Dieses Vorgehen sei unter den Obleuten - also jenen Abgeordneten, die jeweils von den Fraktionen benannt wurden, um mit der Vorsitzenden die Ausschussarbeit abzustimmen und zu organisieren - besprochen worden und auf allgemeine Resonanz gestoßen.

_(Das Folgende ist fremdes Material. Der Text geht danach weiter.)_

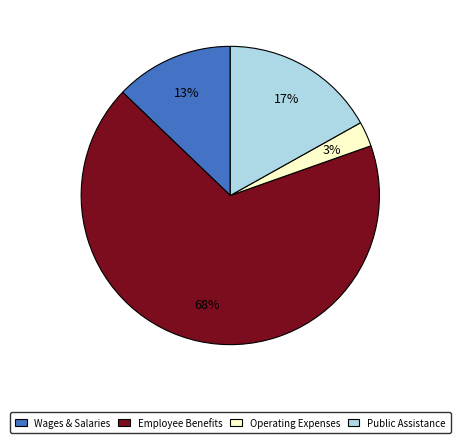

To the nearest percent, what is the average slice percentage?

25%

Die Obleute - von der Unionsfraktion ist dies Dr. Rolf Koschorrek, von der SPD-Fraktion Prof. Dr. Karl Lauterbach, von der FDP Heinz Lanfermann, bei der Linksfraktion Harald Weinberg und bei Bündnis 90/Die Grünen Dr. Harald Terpe - besprechen ohnehin vor jeder einzelnen Sitzung gemeinsam mit Reimann Tagesordnung und Sitzungsverlauf. "Es wird geklärt, wie viel Diskussionsbedarf bei einzelnen Tagesordnungspunkten herrscht. Und was überhaupt auf die Tagesordnung kommt. Ich mache den Vorschlag, aber die Obleute haben jederzeit die Möglichkeit, Dinge zu ergänzen oder auch zu sagen: Das wollen wir nicht jetzt besprechen, sondern zu einem anderen Zeitpunkt", sagt die Ausschussvorsitzende.
Gibt es oft Streit um die Tagesordnung? Gelegentlich gebe es Konflikte, ob bestimmte Vorlagen - Anträge oder Gesetzentwürfe - abgeschlossen werden sollen, erzählt sie. Wenn sich so etwas nicht in der Obleuterunde kollegial regeln lasse, müsse es entsprechend der Geschäftsordnung in der Sitzung abgestimmt werden.
Bleibt die Frage, ob Reimann als Ausschussvorsitzende ausschließlich als Moderatorin gefragt ist? Nein, sagt sie. Zwar leite und moderiere sie die Ausschussarbeit, sei aber nach wie vor "an den Themen interessiert" und ergreife in der Fachdiskussion auch das Wort. Denn: "Ich bin ja schließlich kein gesundheitspolitisches Neutrum."